Considering the fact that I fell asleep during “Batman v. Superman” and the last installment of the Bale Batman series, I thought it would be a pricey nap.
I’m just a Marvel kind of gal.
Why?
- The characters are more interesting.
- The story arcs make more sense.
- There’s humor.
- I’m never bored.
Before your fans come after me with torches, let me just say that these are all just my opinions. I realize that there are DC diehards. To each his own.
But I had planned to give your version a go because people I like and respect liked it.
I had not planned to be forced to watch it after a long day of driving and this adult Capri Sun.
But Dominic insisted.
After the first five minutes featured yelling only, I knew this was not the movie for me.

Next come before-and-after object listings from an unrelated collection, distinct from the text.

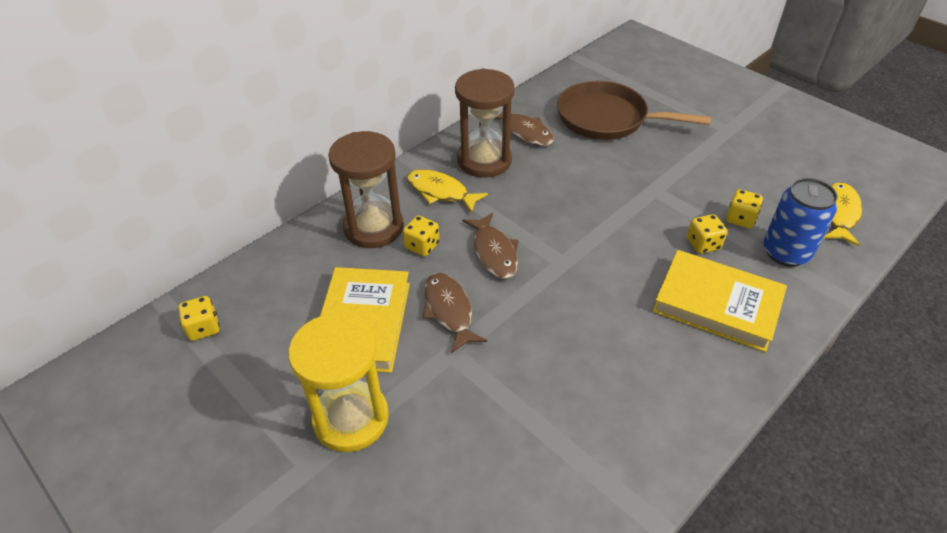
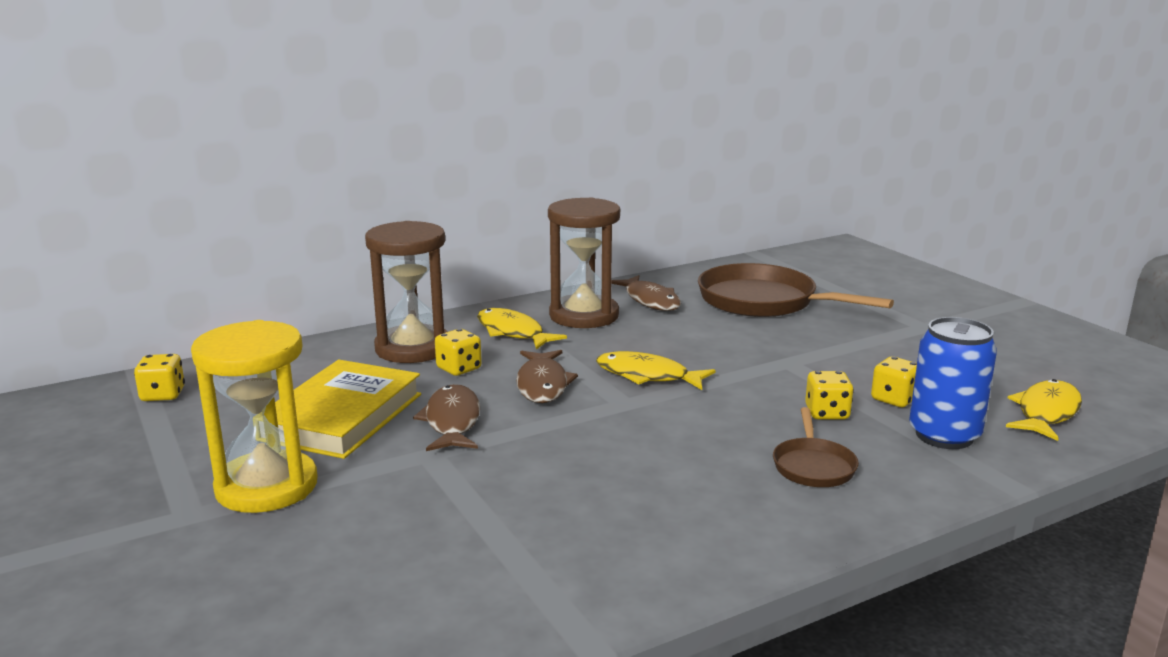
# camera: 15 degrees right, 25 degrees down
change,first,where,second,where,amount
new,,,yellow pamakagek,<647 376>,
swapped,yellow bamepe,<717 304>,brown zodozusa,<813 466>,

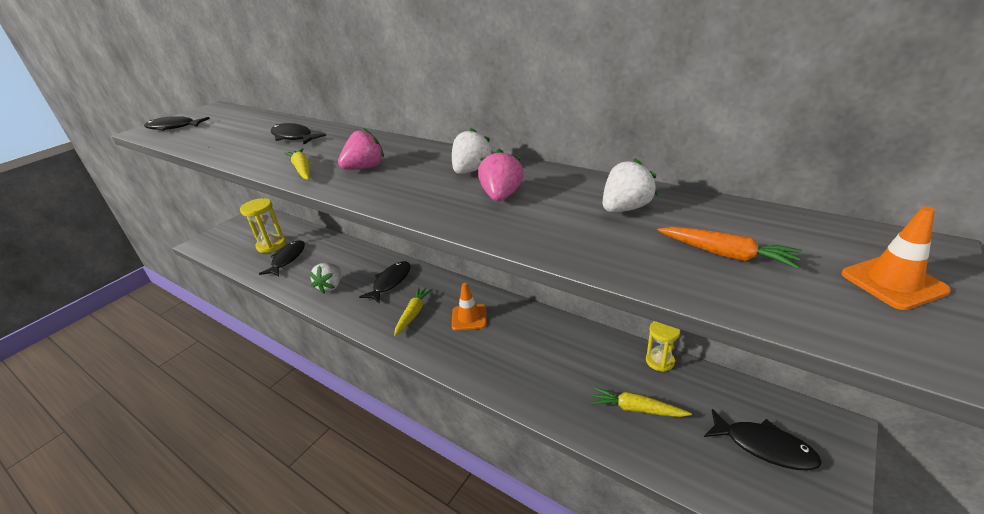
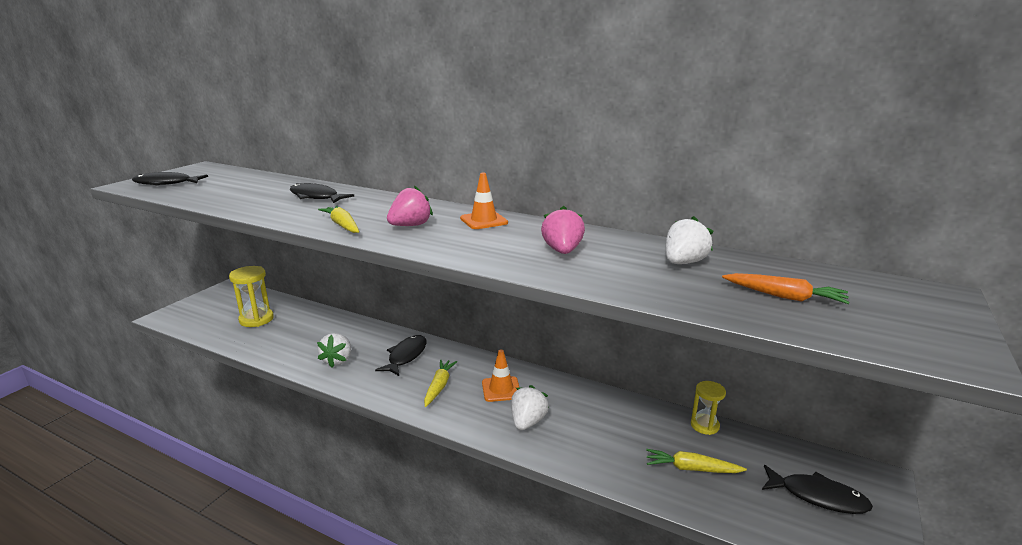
# camera: 10 degrees left, 10 degrees down
change,first,where,second,where,amount
shifted,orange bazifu,<893 282>,,<484 221>,
shifted,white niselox,<471 170>,,<527 422>,
gone,black pamakagek,<287 259>,,,

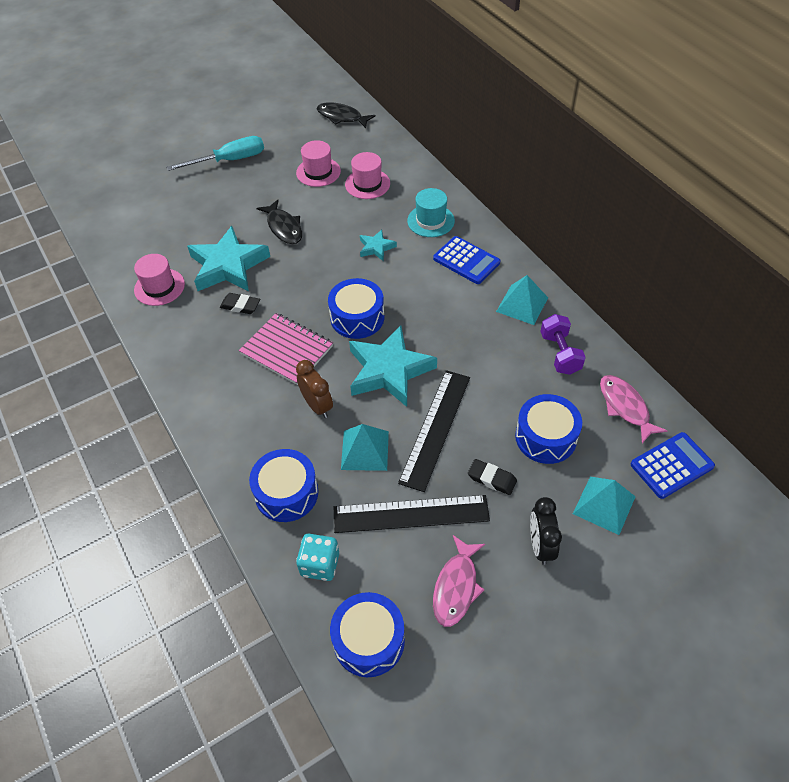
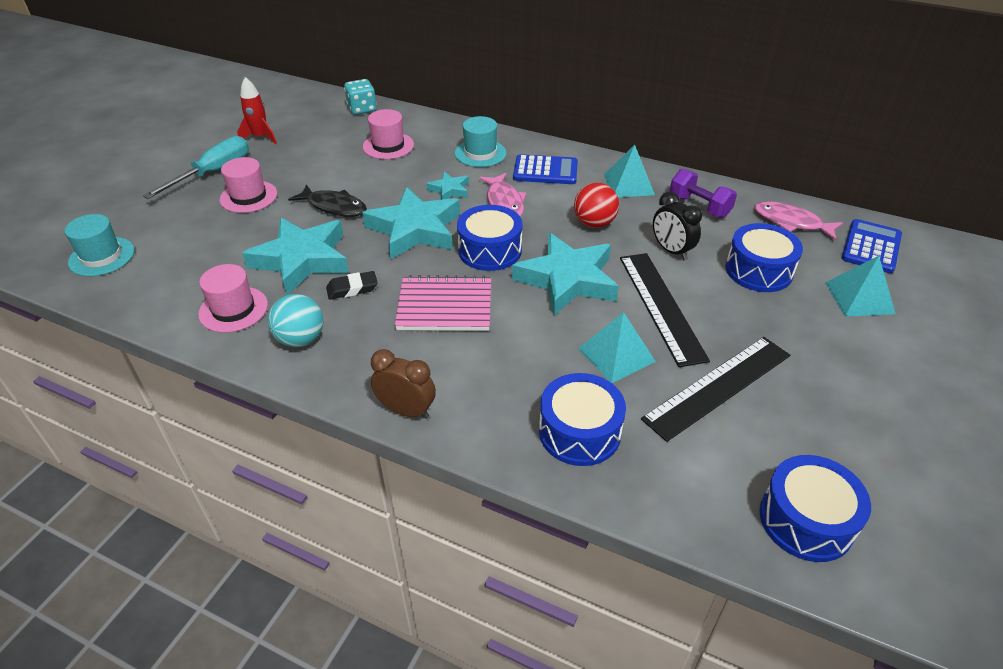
# camera: 35 degrees left, 10 degrees down
change,first,where,second,where,amount
new,,,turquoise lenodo,<101 256>,
shifted,pink lenodo,<318 172>,,<248 196>,
new,,,red palaku,<260 137>,
new,,,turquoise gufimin,<301 339>,
shifted,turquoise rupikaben,<320 564>,,<362 109>,
new,,,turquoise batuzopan,<415 229>,
shifted,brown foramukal,<317 406>,,<406 410>,
shifted,pink pamakagek,<456 587>,,<504 202>,
new,,,red gufimin,<594 223>,
shifted,black foramukal,<540 545>,,<671 251>,
gone,black pamakagek,<342 117>,,,
gone,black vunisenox,<492 479>,,,

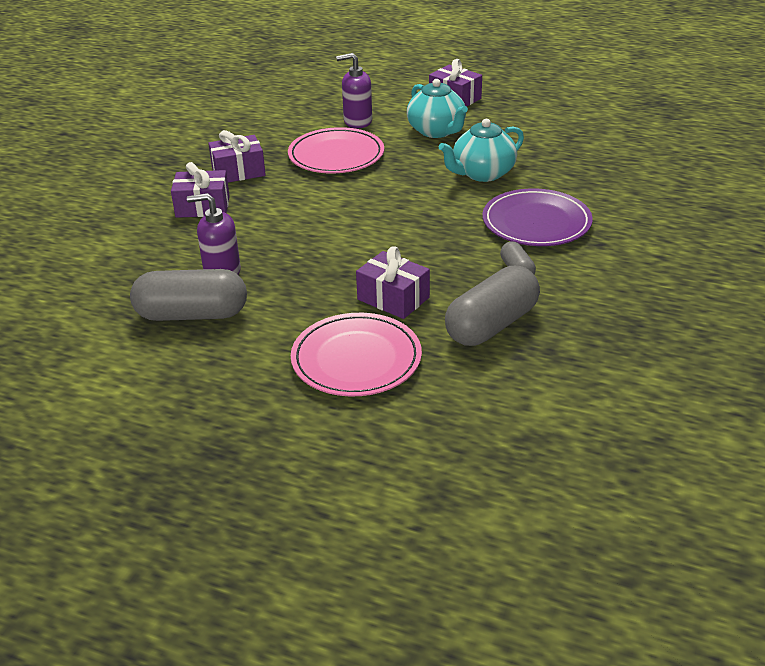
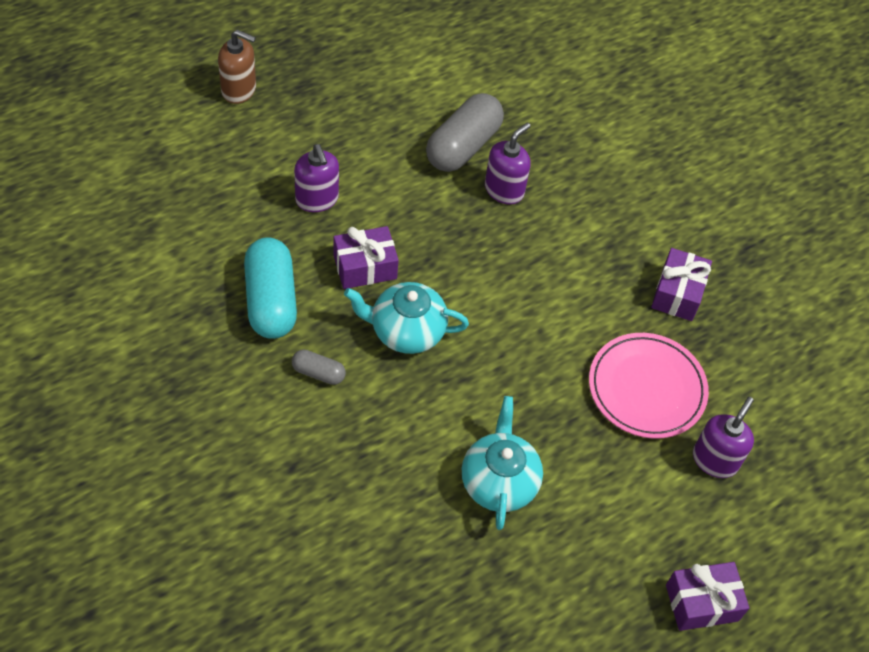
# camera: 120 degrees right, 20 degrees up
change,first,where,second,where,amount
new,,,brown bosafal,<239 90>,
repainted,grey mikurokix,<492 325>,turquoise mikurokix,<271 300>,
swapped,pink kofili,<356 359>,purple bosafal,<317 199>,
shifted,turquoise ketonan,<437 131>,,<406 331>,
gone,purple zenibimak,<203 207>,,,
gone,purple kofili,<536 222>,,,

Me: How long does this screaming last?
Dominic: [lengthy plot explanation]
Me: I don’t want to know the plot. I’m watching it. I should be able just to watch this movie without back story.
How have I seen loads of DC movies and never seen/heard of Steppenwolf (the hammerhead supervillain made of what looks like razor blades)? Was I napping?
Why is Wonder Woman wearing a club dress to work?
Why does Aquaman even bother with shirts if he’s just going to leave them littering beaches?
I made it 38 minutes before I settled in for my DC nap.
You know it’s bad when Jason Momoa doesn’t hold my interest.
Even Eddie, who likes DC movies, was forced to watch it alone after three other people fell asleep on him twice.
This morning, Dominic made me watch the Flash scene where he saves Iris. Yes, it was cute. This is a good version of Flash. Also the comic relief. And I like Batfleck. (But he’s no Keaton.)
Still.
Four hours? Six chapters plus an epilogue? Lord.
But you know what? My opinion doesn’t matter. You have three fans IN MY OWN HOUSE to counteract me.
So good for you, and I wish you all the best. You seem like a really nice guy.
And maybe I’ll try again some other time.